Es geht nicht darum, nie wieder Sport zu machen. Es geht darum, die Freiheit zurückzugewinnen, dich zu bewegen, weil du es willst – und nicht, weil du es musst.


Häufige Fragen (FAQ) zum Thema Sportsucht


Bin ich schon sportsüchtig, wenn ich fünfmal pro Woche trainiere?

Nicht zwangsläufig. Die Häufigkeit allein ist nicht entscheidend. Die entscheidende Frage ist das Warum und der Kontrollverlust.
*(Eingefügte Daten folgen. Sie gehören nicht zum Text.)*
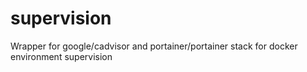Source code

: # supervision

Wrapper for google/cadvisor and portainer/portainer stack for docker environment supervision
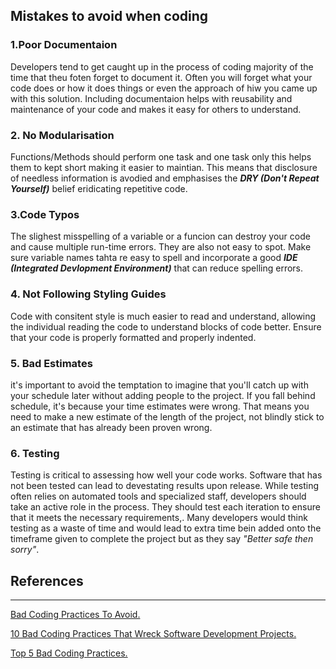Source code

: ## Mistakes to avoid when coding

### 1.Poor Documentaion

Developers tend to get caught up in the process of coding majority of the time that theu foten forget to document it. Often you will forget what your code does or how it does things or even the approach of hiw you came up with this solution. Including documentaion helps with reusability and maintenance of your code and makes it easy for others to understand.


### 2. No Modularisation
Functions/Methods should perform one task and one task only this helps them to kept short making it easier to maintian. This means that disclosure of needless information is avodied and emphasises the __*DRY (Don't Repeat Yourself)*__ belief eridicating repetitive code.

### 3.Code Typos
The slighest misspelling of a variable or a funcion can destroy your code and cause multiple run-time errors. They are also not easy to spot. Make sure variable names tahta re easy to spell and incorporate a good __*IDE (Integrated Devlopment Environment)*__ that can reduce spelling errors.

### 4. Not Following Styling Guides
Code with consitent style is much easier to read and understand, allowing the individual reading the code to understand blocks of code better. Ensure that your code is properly formatted and properly indented.

### 5. Bad Estimates
 it's important to avoid the temptation to imagine that you'll catch up with your schedule later without adding people to the project. If you fall behind schedule, it's because your time estimates were wrong. That means you need to make a new estimate of the length of the project, not blindly stick to an estimate that has already been proven wrong.

 ### 6. Testing
Testing is critical to assessing how well your code works. Software that has not been tested can lead to devestating results upon release. While testing often relies on automated tools and specialized staff, developers should take an active role in the process. They should test each iteration to ensure that it meets the necessary requirements,. Many developers would think testing as a waste of time and would lead to extra time bein added onto the timeframe given to complete the project but as they say _"Better safe then sorry"_.

## References

____

[Bad Coding Practices To Avoid.](https://searchsoftwarequality.techtarget.com/answer/What-are-some-bad-coding-practices-to-avoid)

[10 Bad Coding Practices That Wreck Software Development Projects.](https://www.cio.com/article/2448952/10-bad-coding-practices-that-wreck-software-development-projects.html)

[Top 5 Bad Coding Practices.](https://dev.to/blarzhernandez/top-5-bad-coding-practices-avoid-them-to-all-costs-2ab3)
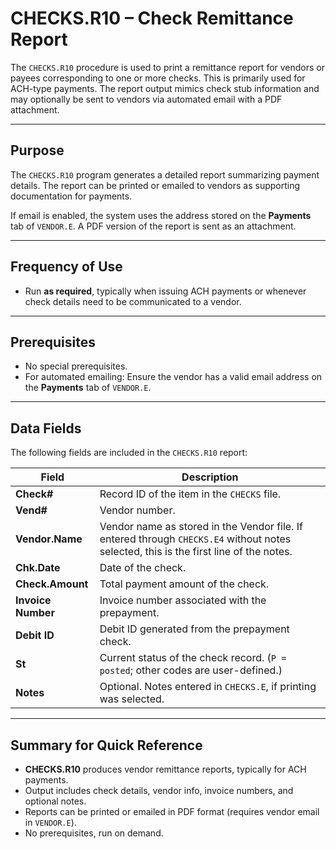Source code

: # CHECKS.R10 – Check Remittance Report

<PageHeader />

The `CHECKS.R10` procedure is used to print a remittance report for vendors or payees corresponding to one or more checks. This is primarily used for ACH-type payments. The report output mimics check stub information and may optionally be sent to vendors via automated email with a PDF attachment.


---

## Purpose

The `CHECKS.R10` program generates a detailed report summarizing payment details. The report can be printed or emailed to vendors as supporting documentation for payments.  

If email is enabled, the system uses the address stored on the **Payments** tab of `VENDOR.E`. A PDF version of the report is sent as an attachment.

---

## Frequency of Use

- Run **as required**, typically when issuing ACH payments or whenever check details need to be communicated to a vendor.

---

## Prerequisites

- No special prerequisites.  
- For automated emailing: Ensure the vendor has a valid email address on the **Payments** tab of `VENDOR.E`.

---

## Data Fields

The following fields are included in the `CHECKS.R10` report:

| Field          | Description |
|----------------|-------------|
| **Check#**     | Record ID of the item in the `CHECKS` file. |
| **Vend#**      | Vendor number. |
| **Vendor.Name** | Vendor name as stored in the Vendor file. If entered through `CHECKS.E4` without notes selected, this is the first line of the notes. |
| **Chk.Date**   | Date of the check. |
| **Check.Amount** | Total payment amount of the check. |
| **Invoice Number** | Invoice number associated with the prepayment. |
| **Debit ID**   | Debit ID generated from the prepayment check. |
| **St**         | Current status of the check record. (`P = posted`; other codes are user-defined.) |
| **Notes**      | Optional. Notes entered in `CHECKS.E`, if printing was selected. |

---

## Summary for Quick Reference

- **CHECKS.R10** produces vendor remittance reports, typically for ACH payments.  
- Output includes check details, vendor info, invoice numbers, and optional notes.  
- Reports can be printed or emailed in PDF format (requires vendor email in `VENDOR.E`).  
- No prerequisites, run on demand.  

<PageFooter />
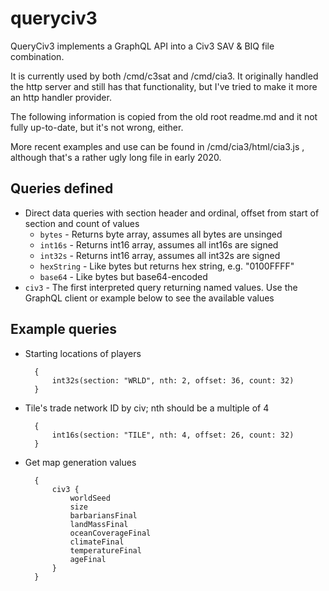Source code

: # queryciv3

QueryCiv3 implements a GraphQL API into a Civ3 SAV & BIQ file combination.

It is currently used by both /cmd/c3sat and /cmd/cia3. It originally handled
the http server and still has that functionality, but I've tried to make it more
an http handler provider.

The following information is copied from the old root readme.md and it not
fully up-to-date, but it's not wrong, either.

More recent examples and use can be found in /cmd/cia3/html/cia3.js , although
that's a rather ugly long file in early 2020.

## Queries defined

- Direct data queries with section header and ordinal, offset from start of section and count of values
  - `bytes` - Returns byte array, assumes all bytes are unsinged
  - `int16s` - Returns int16 array, assumes all int16s are signed
  - `int32s` - Returns int16 array, assumes all int32s are signed
  - `hexString` - Like bytes but returns hex string, e.g. "0100FFFF"
  - `base64` - Like bytes but base64-encoded
- `civ3` - The first interpreted query returning named values. Use the GraphQL client or example below to see the available values

## Example queries

- Starting locations of players

        {
            int32s(section: "WRLD", nth: 2, offset: 36, count: 32)
        }

- Tile's trade network ID by civ; nth should be a multiple of 4

        {
            int16s(section: "TILE", nth: 4, offset: 26, count: 32)
        }

- Get map generation values

        {
            civ3 {
                worldSeed
                size
                barbariansFinal
                landMassFinal
                oceanCoverageFinal
                climateFinal
                temperatureFinal
                ageFinal
            }
        }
Trainierst du, weil es dir Spaß macht und guttut, und kannst du problemlos einen Tag aussetzen, wenn du krank bist oder Freunde treffen willst? Oder musst du trainieren, weil du sonst Panik, Schuld oder massive Unruhe bekommst und dein soziales Leben darunter leidet?

Was ist der Unterschied zwischen primärer und sekundärer Sportsucht?

Bei der primären Sportsucht ist die Person süchtig nach dem Akt des Sporttreibens selbst – nach dem Gefühl, der Erschöpfung, dem „Kick“. Bei der sekundären Sportsucht ist der Sport nur ein Mittel zum Zweck, um ein anderes Ziel zu erreichen. Das häufigste Beispiel ist der zwanghafte Sport, um Kalorien zu verbrennen und Gewicht zu verlieren, was typisch für eine Essstörung wie Anorexia Athletica ist.

Muss ich bei einer Therapie komplett mit dem Sport aufhören?

Das ist das Ziel der meisten Therapien nicht. Im Gegensatz zu einer Drogensucht, bei der komplette Abstinenz das Ziel ist, geht es bei der Sportsucht darum, wieder ein gesundes, kontrolliertes und freudvolles Verhältnis zum Sport zu entwickeln. Es kann aber sein, dass du im Rahmen der Therapie für eine gewisse Zeit eine komplette Sportpause einlegen musst, um die Zwangsmuster zu durchbrechen.